ENTRIES PROVIDED:
□ □ □ □ □

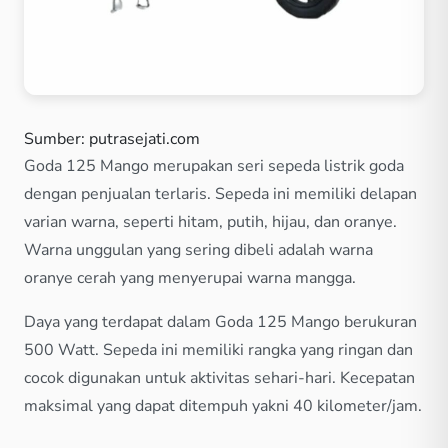
Sumber: putrasejati.com
Goda 125 Mango merupakan seri sepeda listrik goda
dengan penjualan terlaris. Sepeda ini memiliki delapan
varian warna, seperti hitam, putih, hijau, dan oranye.
Warna unggulan yang sering dibeli adalah warna
oranye cerah yang menyerupai warna mangga.
Daya yang terdapat dalam Goda 125 Mango berukuran
500 Watt. Sepeda ini memiliki rangka yang ringan dan
cocok digunakan untuk aktivitas sehari-hari. Kecepatan
maksimal yang dapat ditempuh yakni 40 kilometer/jam.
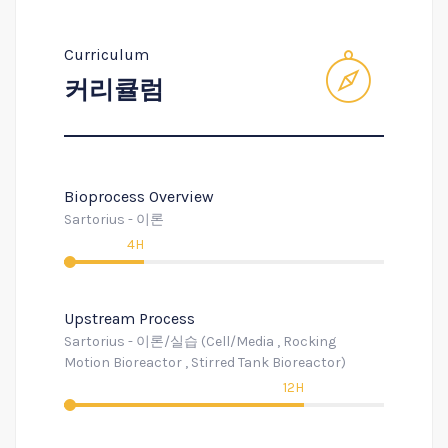
Curriculum
커리큘럼
Bioprocess Overview
Sartorius - 이론
4H
Upstream Process
Sartorius - 이론/실습 (Cell/Media , Rocking
Motion Bioreactor , Stirred Tank Bioreactor)
12H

□ □ □ □ □

TASK BRIEF:
Report each line of the listing above that uses the word "oranye".

WRITTEN RESPONSE:
varian warna, seperti hitam, putih, hijau, dan oranye.
oranye cerah yang menyerupai warna mangga.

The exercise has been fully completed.